→ WHAT YOU ARE ASKED TO DO:
Tell me how many lines in the data below hold the string "title", and say nothing else.

Stored data:

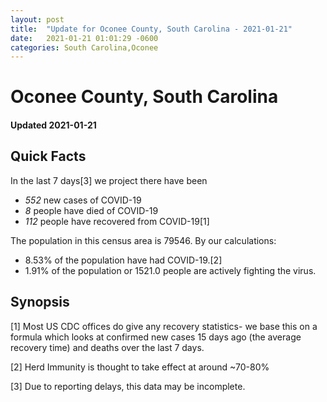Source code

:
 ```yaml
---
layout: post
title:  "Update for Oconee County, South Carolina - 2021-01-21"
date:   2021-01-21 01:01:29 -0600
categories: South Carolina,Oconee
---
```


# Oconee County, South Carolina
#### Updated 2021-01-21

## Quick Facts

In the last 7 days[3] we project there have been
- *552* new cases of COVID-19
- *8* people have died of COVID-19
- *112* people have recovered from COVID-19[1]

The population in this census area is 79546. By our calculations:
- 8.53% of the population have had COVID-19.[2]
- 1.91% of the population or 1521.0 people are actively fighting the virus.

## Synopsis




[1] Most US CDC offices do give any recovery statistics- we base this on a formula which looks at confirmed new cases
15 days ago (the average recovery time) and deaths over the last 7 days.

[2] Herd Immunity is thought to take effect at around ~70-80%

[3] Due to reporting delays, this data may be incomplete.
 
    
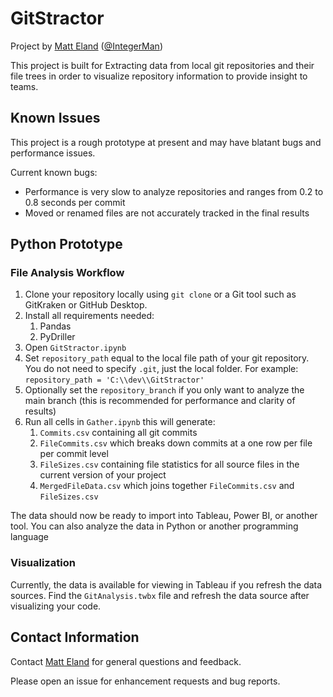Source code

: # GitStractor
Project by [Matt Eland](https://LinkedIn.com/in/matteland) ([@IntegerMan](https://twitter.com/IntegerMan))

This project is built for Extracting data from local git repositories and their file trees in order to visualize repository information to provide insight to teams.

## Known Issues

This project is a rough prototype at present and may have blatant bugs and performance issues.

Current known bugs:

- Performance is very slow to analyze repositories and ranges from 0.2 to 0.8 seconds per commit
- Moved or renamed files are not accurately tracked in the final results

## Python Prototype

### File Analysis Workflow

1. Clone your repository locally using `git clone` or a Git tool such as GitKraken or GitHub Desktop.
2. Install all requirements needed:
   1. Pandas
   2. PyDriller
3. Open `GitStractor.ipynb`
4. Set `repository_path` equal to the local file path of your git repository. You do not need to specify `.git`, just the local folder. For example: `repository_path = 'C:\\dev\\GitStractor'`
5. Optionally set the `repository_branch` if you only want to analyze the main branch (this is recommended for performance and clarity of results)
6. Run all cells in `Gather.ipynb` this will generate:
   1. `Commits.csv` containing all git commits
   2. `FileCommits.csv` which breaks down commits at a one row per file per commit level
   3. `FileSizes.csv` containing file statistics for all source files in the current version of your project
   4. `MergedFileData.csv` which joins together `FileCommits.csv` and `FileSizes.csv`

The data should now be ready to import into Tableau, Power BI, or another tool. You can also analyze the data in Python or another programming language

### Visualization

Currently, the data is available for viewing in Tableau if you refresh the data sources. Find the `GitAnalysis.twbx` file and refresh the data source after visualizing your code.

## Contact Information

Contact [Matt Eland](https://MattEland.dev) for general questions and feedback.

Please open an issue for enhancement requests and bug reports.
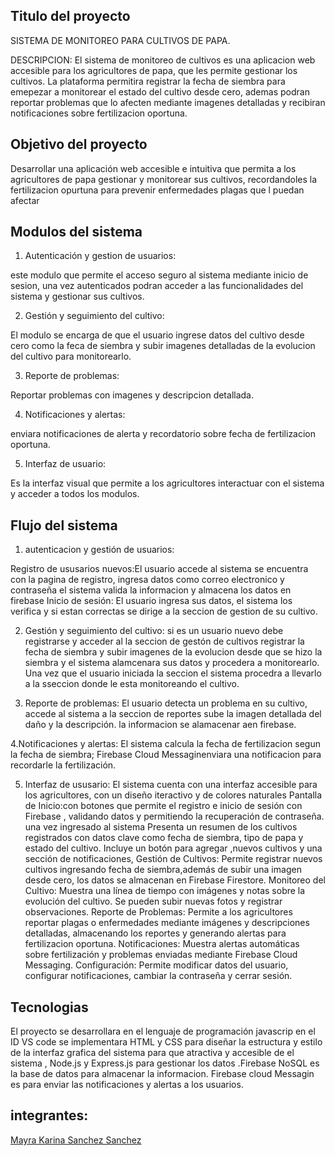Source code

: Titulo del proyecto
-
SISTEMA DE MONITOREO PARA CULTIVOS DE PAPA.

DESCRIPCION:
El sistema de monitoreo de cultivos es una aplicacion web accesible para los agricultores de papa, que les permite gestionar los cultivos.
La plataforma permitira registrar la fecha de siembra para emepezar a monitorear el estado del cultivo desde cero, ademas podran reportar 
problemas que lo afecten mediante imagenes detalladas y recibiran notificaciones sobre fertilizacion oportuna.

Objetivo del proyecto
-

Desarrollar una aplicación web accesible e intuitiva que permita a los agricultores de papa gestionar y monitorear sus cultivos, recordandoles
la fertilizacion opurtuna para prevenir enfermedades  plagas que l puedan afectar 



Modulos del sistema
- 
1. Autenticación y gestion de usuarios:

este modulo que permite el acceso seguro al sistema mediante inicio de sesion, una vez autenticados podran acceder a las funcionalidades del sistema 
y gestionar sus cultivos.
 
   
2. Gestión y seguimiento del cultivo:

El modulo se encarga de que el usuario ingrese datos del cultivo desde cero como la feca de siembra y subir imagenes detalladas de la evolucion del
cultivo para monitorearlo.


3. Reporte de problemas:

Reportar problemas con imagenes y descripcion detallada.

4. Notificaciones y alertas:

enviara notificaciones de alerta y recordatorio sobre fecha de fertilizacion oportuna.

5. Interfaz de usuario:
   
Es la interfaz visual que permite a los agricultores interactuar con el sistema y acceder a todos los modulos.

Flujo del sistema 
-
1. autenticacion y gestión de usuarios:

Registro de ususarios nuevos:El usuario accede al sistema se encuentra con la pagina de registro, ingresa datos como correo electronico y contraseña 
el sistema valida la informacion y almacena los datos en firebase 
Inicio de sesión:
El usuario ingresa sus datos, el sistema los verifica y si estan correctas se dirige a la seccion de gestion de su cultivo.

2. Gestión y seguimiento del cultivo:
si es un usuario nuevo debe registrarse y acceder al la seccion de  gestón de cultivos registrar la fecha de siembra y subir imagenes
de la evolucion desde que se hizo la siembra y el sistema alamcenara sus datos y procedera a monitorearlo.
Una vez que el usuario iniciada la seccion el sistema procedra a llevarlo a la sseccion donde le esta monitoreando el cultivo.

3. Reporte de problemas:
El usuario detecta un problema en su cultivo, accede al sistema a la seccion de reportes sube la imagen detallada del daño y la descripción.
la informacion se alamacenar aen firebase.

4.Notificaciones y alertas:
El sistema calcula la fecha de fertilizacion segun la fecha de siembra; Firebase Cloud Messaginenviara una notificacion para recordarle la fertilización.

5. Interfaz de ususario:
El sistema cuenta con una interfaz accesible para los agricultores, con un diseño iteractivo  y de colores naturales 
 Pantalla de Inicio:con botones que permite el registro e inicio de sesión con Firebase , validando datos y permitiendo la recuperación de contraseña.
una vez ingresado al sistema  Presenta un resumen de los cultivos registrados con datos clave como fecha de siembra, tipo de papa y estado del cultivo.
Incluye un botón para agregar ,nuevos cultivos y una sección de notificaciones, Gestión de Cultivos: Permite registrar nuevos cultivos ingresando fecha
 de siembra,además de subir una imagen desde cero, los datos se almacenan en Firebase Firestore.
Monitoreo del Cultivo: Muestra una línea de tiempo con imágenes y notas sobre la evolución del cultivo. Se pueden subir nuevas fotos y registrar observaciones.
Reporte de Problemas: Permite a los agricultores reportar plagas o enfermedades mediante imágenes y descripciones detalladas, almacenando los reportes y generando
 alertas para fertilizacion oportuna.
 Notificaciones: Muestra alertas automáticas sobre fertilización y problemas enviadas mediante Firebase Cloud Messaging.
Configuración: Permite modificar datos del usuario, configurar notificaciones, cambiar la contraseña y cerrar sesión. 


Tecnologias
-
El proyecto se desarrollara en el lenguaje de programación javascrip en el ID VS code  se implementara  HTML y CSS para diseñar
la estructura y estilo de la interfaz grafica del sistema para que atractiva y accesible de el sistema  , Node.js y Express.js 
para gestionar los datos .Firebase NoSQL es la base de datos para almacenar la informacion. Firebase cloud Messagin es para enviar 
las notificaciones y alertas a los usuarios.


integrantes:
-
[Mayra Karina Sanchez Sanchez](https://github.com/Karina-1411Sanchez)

...

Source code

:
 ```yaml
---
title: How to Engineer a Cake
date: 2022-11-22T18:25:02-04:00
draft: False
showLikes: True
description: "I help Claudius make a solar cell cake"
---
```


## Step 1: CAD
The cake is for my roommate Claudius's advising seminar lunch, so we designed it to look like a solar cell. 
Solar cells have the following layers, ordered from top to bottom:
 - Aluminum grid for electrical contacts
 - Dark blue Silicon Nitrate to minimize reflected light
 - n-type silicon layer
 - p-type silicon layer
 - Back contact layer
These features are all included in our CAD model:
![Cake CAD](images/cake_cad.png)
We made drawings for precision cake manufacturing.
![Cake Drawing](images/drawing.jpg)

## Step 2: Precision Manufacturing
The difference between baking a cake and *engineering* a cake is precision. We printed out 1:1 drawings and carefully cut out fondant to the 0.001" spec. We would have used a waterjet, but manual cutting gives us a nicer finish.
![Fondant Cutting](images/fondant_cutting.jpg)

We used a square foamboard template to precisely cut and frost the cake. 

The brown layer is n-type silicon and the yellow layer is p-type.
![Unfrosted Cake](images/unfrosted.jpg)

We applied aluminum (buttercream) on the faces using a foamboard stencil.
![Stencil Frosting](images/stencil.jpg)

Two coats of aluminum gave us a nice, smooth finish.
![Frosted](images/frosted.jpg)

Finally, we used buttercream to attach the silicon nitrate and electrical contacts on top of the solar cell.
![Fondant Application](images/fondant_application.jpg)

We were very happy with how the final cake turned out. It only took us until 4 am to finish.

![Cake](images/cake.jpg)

→ REPLY:
2